The Trans-Allegheny Lunatic Asylum (TALA) in the mountains of Weston, West Virginia, holds many dark and disturbing stories. Later known as the Weston State Hospital, TALA was a Kirkbride psychiatric hospital, constructed from 1858-1881 and in operation from 1864 until 1994. The main building is one of the largest hand-cut stone masonry buildings in the United States.

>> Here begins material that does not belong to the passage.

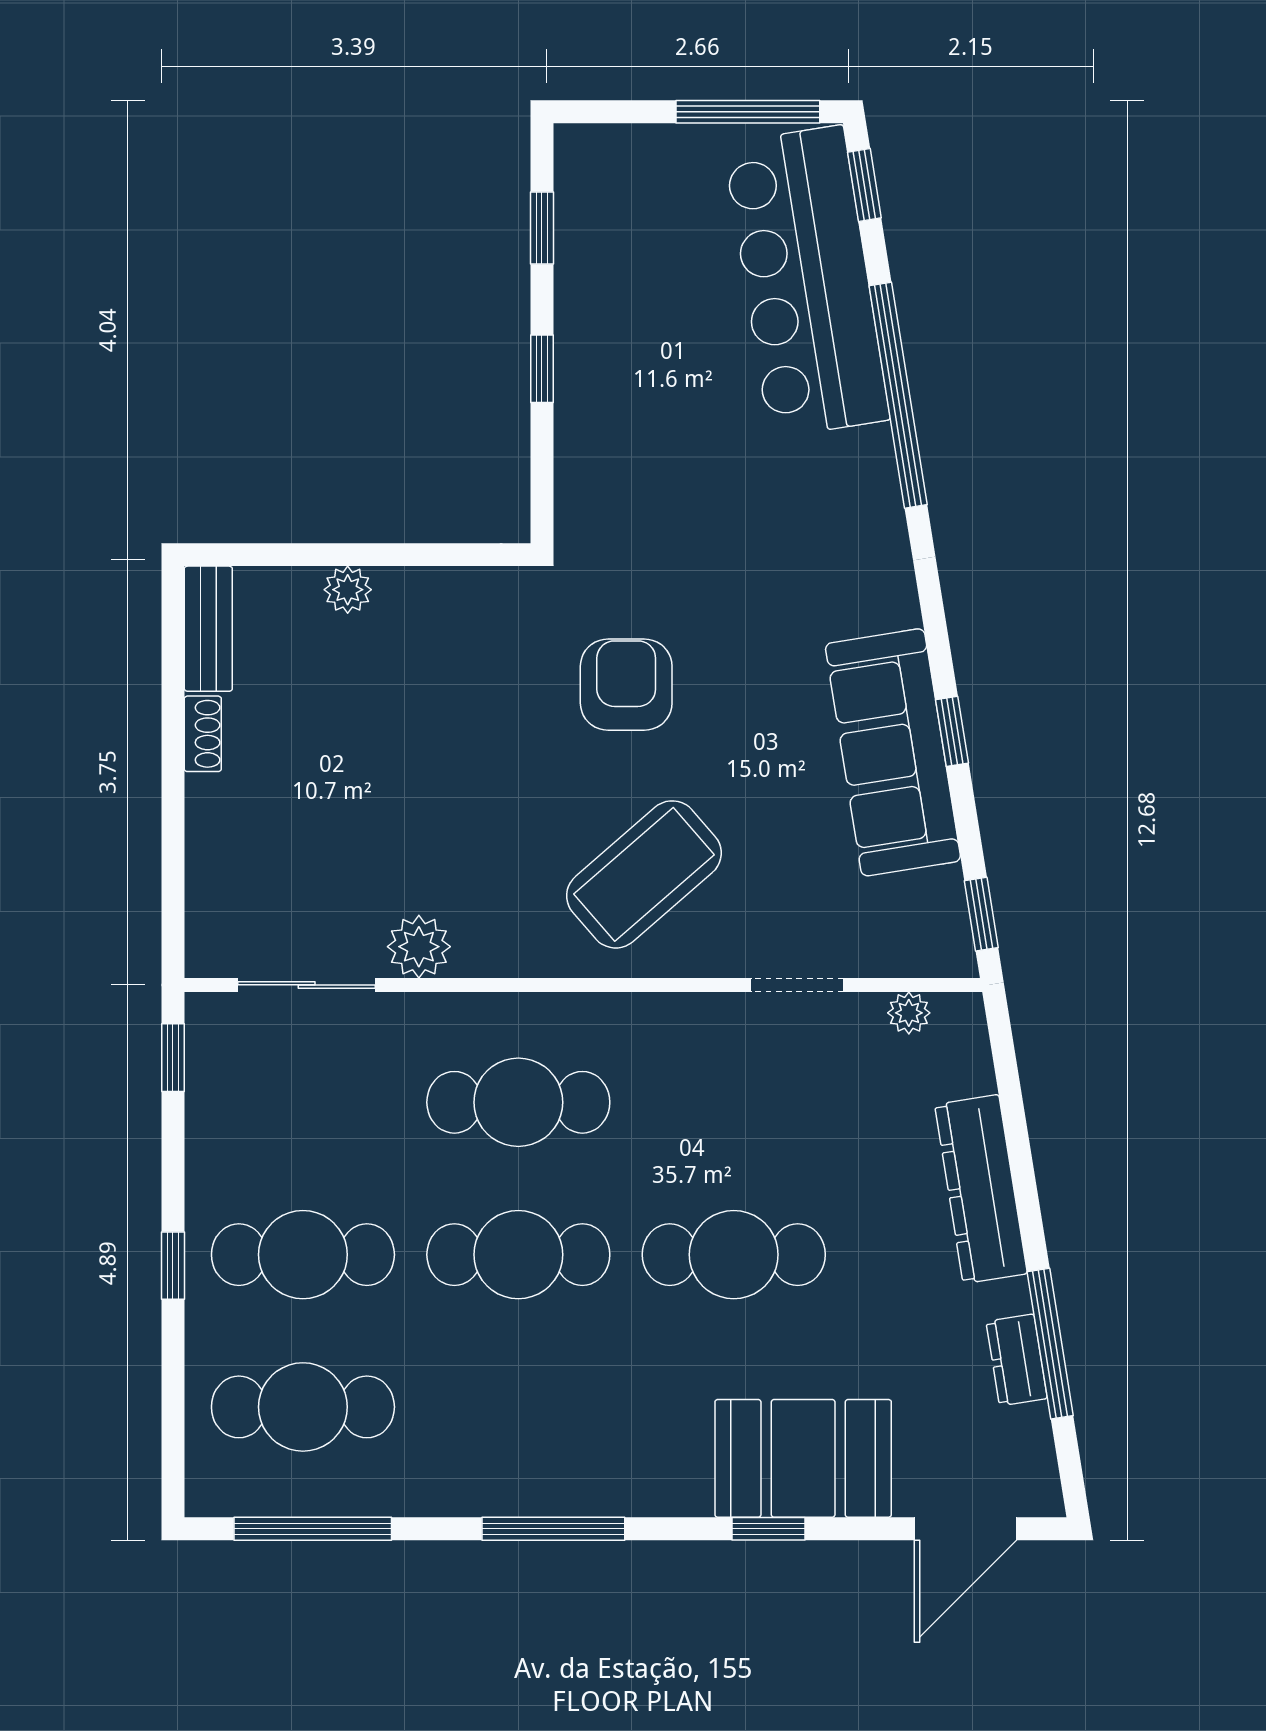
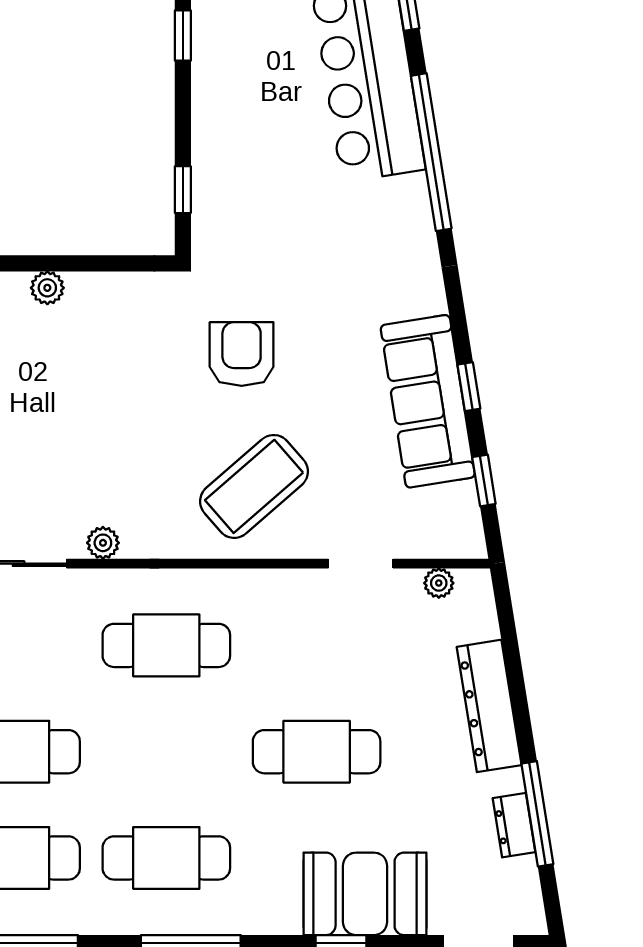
window: (542, 369) -> (183, 190), moved
window: (981, 914) -> (484, 480), moved
plant: (419, 947) -> (103, 543), width x0.73, depth x0.73
cafe table: (518, 1255) -> (166, 858), moved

Although this list was sourced from a contemporaneous hospital log, its entries should not be considered as denoting things that were all considered symptoms of mental instability. Rather, among patients who were treated at West Virginia Hospital for the Insane for various illnesses such as chronic dementia, acute mania, and melancholia, these entries recorded the reasons or causes why those patients were said to have developed their underlying maladies. That is, people didn’t think that novel reading, asthma, the marriage of one’s child, politics, or falling from a horse were symptoms of mental illness, but rather factors that might have produced or exacerbated such an illness.